Quevedo Maria Del Pilar, Palermo Mariano, Serra Edgardo, Ackermann Marianela A
Division of Bariatric Surgery Centro CIEN, Diagnomed, Affiliated Institution to the University of Buenos Aires, Buenos Aires, Argentina.
Transl Gastroenterol Hepatol. 2017 Jun 6;2:58. doi: 10.21037/tgh.2017.05.10. eCollection 2017.
Type 2 diabetes mellitus (T2DM) is one of the largest health emergencies of the 21st century given the worldwide increase of obesity during the last decades and its close association. T2DM is an inherited, polygenic and chronic disease caused by the interaction between several genetic variants in genes and the environment. The continuous search for new and more effective tools to achieve appropriate glycemic control became imperative in order to reduce long-term complications and mortality rates related to T2DM. Treatment options includes lifestyle modifications and several pharmacotherapies as first step in the therapeutical algorithm, but high corps of evidence have shown that gastrointestinal (GI) operations, especially those that involve food rerouting through the GI tract, are safe interventions and achieve superior outcomes for improvement in glucose metabolism when comparing with optimal medical and lifestyle changes. GI Surgery, specially Roux-en-Y gastric bypass (RYGB), is currently the most accepted surgical procedure to treat T2DM, and has also demonstrated to reduce significantly other cardiovascular risk factors (lipids and blood pressure control) when compared with optimal medical treatment, with good long-term effects on cardiovascular risks and mortality. Although the most effective technique in achieving diabetes remission is biliopancreatic diversion, the effectiveness-adverse effects balance is superior for RYGB. For these reasons, metabolic surgery (which was defined as "the operative manipulation of a normal organ or organ system to achieve a biological result for a potential health gain") has been considered and accepted as a new step in the therapeutic algorithm for T2DM when optimal lifestyle and medical interventions don't achieve optimal glycemic goals.

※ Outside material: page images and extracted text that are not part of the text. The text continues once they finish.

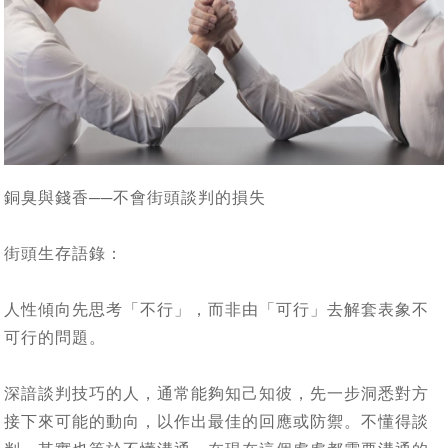
銅臭與錢香──不會街頭談判的損失
街頭生存語錄：
人性傾向先思考「不行」，而非由「可行」去解套表象不
可行的問題。
深諳談判技巧的人，通常能夠知己知彼，先一步洞悉對方
接下來可能的動向，以作出最佳的回應或防禦。不懂得談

鉴于过去几十年全球肥胖率上升及其密切关联,2型糖尿病(T2DM)是21世纪最大的健康紧急情况之一。T2DM是一种遗传性、多基因慢性疾病,由基因中的几种遗传变异与环境之间的相互作用引起。为了降低与T2DM相关的长期并发症和死亡率,持续寻找新的、更有效的工具来实现适当的血糖控制变得势在必行。治疗选择包括生活方式改变和几种药物治疗作为治疗算法的第一步,但大量证据表明,胃肠道(GI)手术,尤其是那些涉及通过胃肠道重新路由食物的手术,是安全的干预措施,与最佳的医疗和生活方式改变相比,在改善葡萄糖代谢方面能取得更好的效果。胃肠手术,特别是Roux-en-Y胃旁路术(RYGB),目前是治疗T2DM最被认可的手术方法,与最佳药物治疗相比,它还显著降低了其他心血管危险因素(血脂和血压控制),对心血管风险和死亡率有良好的长期影响。尽管实现糖尿病缓解最有效的技术是胆胰分流术,但RYGB的有效性-不良反应平衡更优。出于这些原因,当最佳生活方式和医疗干预无法实现最佳血糖目标时,代谢手术(定义为“对正常器官或器官系统进行手术操作以获得潜在健康益处的生物学结果”)已被视为并接受为T2DM治疗算法中的新步骤。